Updated July 21, 2023
Definition of Articles of Incorporation
Articles of incorporation are specific to the corporation format of business. They include the details of how the corporation’s internal governance is structured and any rules and regulations that the corporation will internally follow as long as they are within the lawful framework of the state in which the corporation is registering itself.
Different terminologies can be used for a similar document according to the nature of the business organization or the geography. For example, Limited Liability Companies (LLCs) have Articles of an organization that convey similar details. In contrast, some geographies, such as India, have Articles of association under the Indian companies act.
Purpose of Articles of Incorporation
- Defining the Company Policies: As a corporation has a lot of work it needs to accomplish, it needs structure and a framework to act within and achieve the work quickly and efficiently. Having an article of incorporation at its disposal helps it refer swiftly and develop its procedures to accomplish the tasks and function efficiently.
- Getting Approval from the State Authorities: Without the articles, the authorities won’t be able to assess the validity of the business that the corporation intends to undertake, and so they won’t be able to grant it a go-ahead for the company. No corporation can initiate and trade without having an article of incorporation because the corporation must come into existence.
- Legal Binding: The corporation is legally bound by the information in the articles, so if the corporation abuses its powers or acts not according to the articles, the state or any internal stakeholder can make the corporation adhere to them.
- Accountability & Responsibility: The information related to the registered agent helps the authorities find a corporation representative to take necessary actions on its behalf.
Information Necessary in Articles of Incorporation
Although the format of the Articles may vary from state to state, certain pieces of information are found in almost every format.
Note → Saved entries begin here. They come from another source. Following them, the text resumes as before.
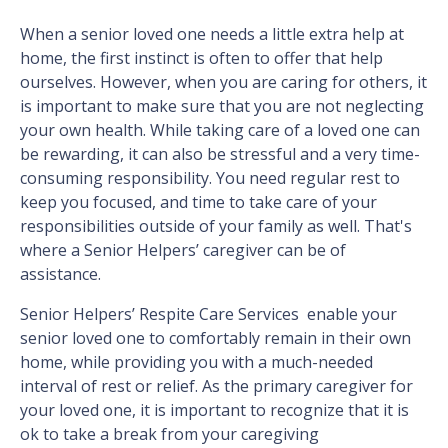
When a senior loved one needs a little extra help at
home, the first instinct is often to offer that help
ourselves. However, when you are caring for others, it
is important to make sure that you are not neglecting
your own health. While taking care of a loved one can
be rewarding, it can also be stressful and a very time-
consuming responsibility. You need regular rest to
keep you focused, and time to take care of your
responsibilities outside of your family as well. That's
where a Senior Helpers’ caregiver can be of
assistance.
Senior Helpers’ Respite Care Services enable your
senior loved one to comfortably remain in their own
home, while providing you with a much-needed
interval of rest or relief. As the primary caregiver for
your loved one, it is important to recognize that it is
ok to take a break from your caregiving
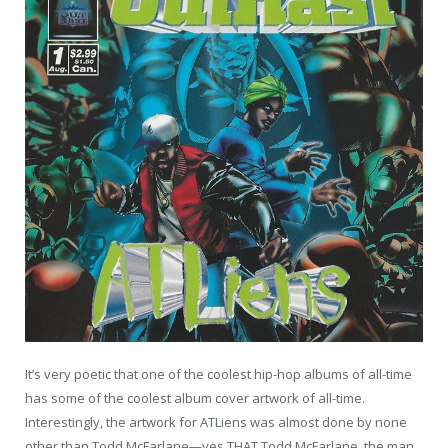
It’s very poetic that one of the coolest hip-hop albums of all-time
has some of the coolest album cover artwork of all-time.
Interestingly, the artwork for ATLiens was almost done by none
other than Todd McFarlane—yes THAT Todd McFarlane, the man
Referring to the Articles of EFPEE Corporation filed in the State of Illinois on June 29, 1971, some of the items that form part of the articles are as follows:
- Name of the corporation
- Address of registered office
- Duration of the corporations: At times, some corporations may exist for only a limited period, and so much time frame should be mentioned; however, if a corporation is operating as a going concern, then it may write ‘perpetual’ in this field
- The purpose for which the corporation has come into existence: For example, if the organization wants to operate in the Real estate sector, it may mention what kinds of activities it will perform, such as buying, leasing, developing, building real estate, and so on. Most corporations keep this field as broad as possible so that in the future, they can easily do so without amending the articles if they sh to expand within the given domain.
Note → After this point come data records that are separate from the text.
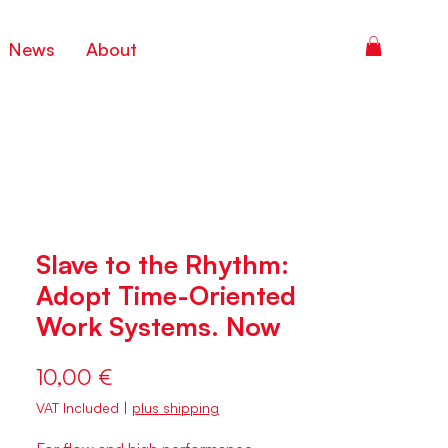
News
About
Slave to the Rhythm:
Adopt Time-Oriented
Work Systems. Now
Price
10,00 €
VAT Included
|
plus shipping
- Authorized capital information
- Information on the board of directors
- Information about the registered agent of the company
- Any specific bylaws of the company: Such bylaws may include information on the process of voting in board meetings or the process of the retirement of the directors, and so on
This is not an exhaustive list of data to be presented in the articles, but these give the drift of the possible contents in the Articles of incorporation.
The Requirement of Articles of Incorporation
- Filing and Fee Payment: At the time of filing the articles of incorporation, the state authorities provide forms that are required to be filed along with the articles to give an overview of the articles and for other state-specific reasons. The corporation must pay the fee per the state authority’s guidelines at this stage. The amount of such fee varies from one state to another. Until and unless such payment is not paid, the incorporation process is not complete.
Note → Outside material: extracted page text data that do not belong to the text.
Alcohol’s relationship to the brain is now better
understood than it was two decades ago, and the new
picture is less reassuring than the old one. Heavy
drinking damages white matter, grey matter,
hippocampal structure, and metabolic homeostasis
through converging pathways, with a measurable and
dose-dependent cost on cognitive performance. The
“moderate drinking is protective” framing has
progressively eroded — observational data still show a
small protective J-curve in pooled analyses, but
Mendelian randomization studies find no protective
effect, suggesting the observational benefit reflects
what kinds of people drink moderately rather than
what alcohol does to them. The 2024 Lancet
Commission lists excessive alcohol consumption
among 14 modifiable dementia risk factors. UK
- Within the state laws: Even if the articles pertain to the internal matters of the corporation, these policies can’t be beyond the rules and regulations of the state where it wishes to operate; such abidance is mandatory.
Articles of Incorporation vs Articles of Organization
Even though the content of both the documents is very similar, there are still some differences between the two which are explained as follows:
- Nature of Business: The articles of incorporation deal with the corporation form of business, while the articles of an organization deal with the limited liability company form of a business.
- Several Registered Agents: The articles of incorporation require the information of 3 registered agents, while the articles of the organization require the knowledge of only one registered agent.
Conclusion
We can now conclude that the Articles of incorporation are the documents that a new corporation requires to come into existence, and it is at times also known as the certificate of incorporation. It specifies specific details about the corporation as per the state’s guidelines in which it wishes to operate. The corporation is legally bound by the information mentioned in these documents.
These can also be filed at the federal level if the corporation wishes to operate in different states. Apart from the US & Canada, it is a classic piece of document in many countries or business structures, even if it is called by a different terminology such as ‘Articles of association’ or ‘Articles of organization’ in the case of an LLC, but such documents may vary slightly from state to state or from one business structure to another.